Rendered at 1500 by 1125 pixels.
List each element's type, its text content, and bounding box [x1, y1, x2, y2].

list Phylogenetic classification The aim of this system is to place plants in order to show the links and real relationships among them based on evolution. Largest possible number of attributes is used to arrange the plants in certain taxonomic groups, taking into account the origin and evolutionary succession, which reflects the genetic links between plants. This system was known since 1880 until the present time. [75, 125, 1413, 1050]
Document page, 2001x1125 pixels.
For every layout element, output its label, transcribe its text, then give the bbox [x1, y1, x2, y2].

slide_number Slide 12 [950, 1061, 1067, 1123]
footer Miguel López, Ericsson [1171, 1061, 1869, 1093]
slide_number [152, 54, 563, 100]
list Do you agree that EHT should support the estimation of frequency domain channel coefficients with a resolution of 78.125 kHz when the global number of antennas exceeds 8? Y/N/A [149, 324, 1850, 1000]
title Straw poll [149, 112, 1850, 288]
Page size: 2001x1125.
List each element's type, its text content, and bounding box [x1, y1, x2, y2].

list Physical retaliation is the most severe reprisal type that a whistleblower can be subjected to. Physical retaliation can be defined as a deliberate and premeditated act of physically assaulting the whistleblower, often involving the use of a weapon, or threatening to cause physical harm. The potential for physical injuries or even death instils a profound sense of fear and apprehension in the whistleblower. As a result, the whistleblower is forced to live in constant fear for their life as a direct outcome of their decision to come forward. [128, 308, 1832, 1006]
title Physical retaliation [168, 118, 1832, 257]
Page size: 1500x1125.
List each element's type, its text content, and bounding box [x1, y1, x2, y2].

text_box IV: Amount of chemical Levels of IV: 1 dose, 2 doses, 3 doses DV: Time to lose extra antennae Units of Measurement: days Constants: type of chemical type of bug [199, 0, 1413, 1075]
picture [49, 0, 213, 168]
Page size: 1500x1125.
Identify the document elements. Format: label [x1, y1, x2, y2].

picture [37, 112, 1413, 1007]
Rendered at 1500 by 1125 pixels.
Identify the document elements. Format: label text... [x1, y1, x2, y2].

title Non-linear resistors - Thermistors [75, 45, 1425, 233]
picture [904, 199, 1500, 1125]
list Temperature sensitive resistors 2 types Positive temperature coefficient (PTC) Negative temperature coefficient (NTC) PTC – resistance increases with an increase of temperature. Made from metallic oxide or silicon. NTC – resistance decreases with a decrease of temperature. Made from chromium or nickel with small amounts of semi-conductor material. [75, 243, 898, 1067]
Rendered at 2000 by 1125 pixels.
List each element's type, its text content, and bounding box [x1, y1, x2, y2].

- - - - -

- WHAT IS EXPECTED -
Each entry above should be repeated exactly, with no line left out.

- SOLUTION -
Rendered at 1500 by 1125 pixels.
List each element's type, its text content, and bounding box [x1, y1, x2, y2].

list Phylogenetic classification The aim of this system is to place plants in order to show the links and real relationships among them based on evolution. Largest possible number of attributes is used to arrange the plants in certain taxonomic groups, taking into account the origin and evolutionary succession, which reflects the genetic links between plants. This system was known since 1880 until the present time. [75, 125, 1413, 1050]
Document page, 2001x1125 pixels.
For every layout element, output its label, transcribe its text, then give the bbox [x1, y1, x2, y2].

slide_number Slide 12 [950, 1061, 1067, 1123]
footer Miguel López, Ericsson [1171, 1061, 1869, 1093]
slide_number [152, 54, 563, 100]
list Do you agree that EHT should support the estimation of frequency domain channel coefficients with a resolution of 78.125 kHz when the global number of antennas exceeds 8? Y/N/A [149, 324, 1850, 1000]
title Straw poll [149, 112, 1850, 288]
Page size: 2001x1125.
List each element's type, its text content, and bounding box [x1, y1, x2, y2].

list Physical retaliation is the most severe reprisal type that a whistleblower can be subjected to. Physical retaliation can be defined as a deliberate and premeditated act of physically assaulting the whistleblower, often involving the use of a weapon, or threatening to cause physical harm. The potential for physical injuries or even death instils a profound sense of fear and apprehension in the whistleblower. As a result, the whistleblower is forced to live in constant fear for their life as a direct outcome of their decision to come forward. [128, 308, 1832, 1006]
title Physical retaliation [168, 118, 1832, 257]
Page size: 1500x1125.
List each element's type, its text content, and bounding box [x1, y1, x2, y2].

text_box IV: Amount of chemical Levels of IV: 1 dose, 2 doses, 3 doses DV: Time to lose extra antennae Units of Measurement: days Constants: type of chemical type of bug [199, 0, 1413, 1075]
picture [49, 0, 213, 168]
Page size: 1500x1125.
Identify the document elements. Format: label [x1, y1, x2, y2].

picture [37, 112, 1413, 1007]
Rendered at 1500 by 1125 pixels.
Identify the document elements. Format: label text... [x1, y1, x2, y2].

title Non-linear resistors - Thermistors [75, 45, 1425, 233]
picture [904, 199, 1500, 1125]
list Temperature sensitive resistors 2 types Positive temperature coefficient (PTC) Negative temperature coefficient (NTC) PTC – resistance increases with an increase of temperature. Made from metallic oxide or silicon. NTC – resistance decreases with a decrease of temperature. Made from chromium or nickel with small amounts of semi-conductor material. [75, 243, 898, 1067]
Rendered at 2000 by 1125 pixels.
List each element's type, its text content, and bounding box [x1, y1, x2, y2].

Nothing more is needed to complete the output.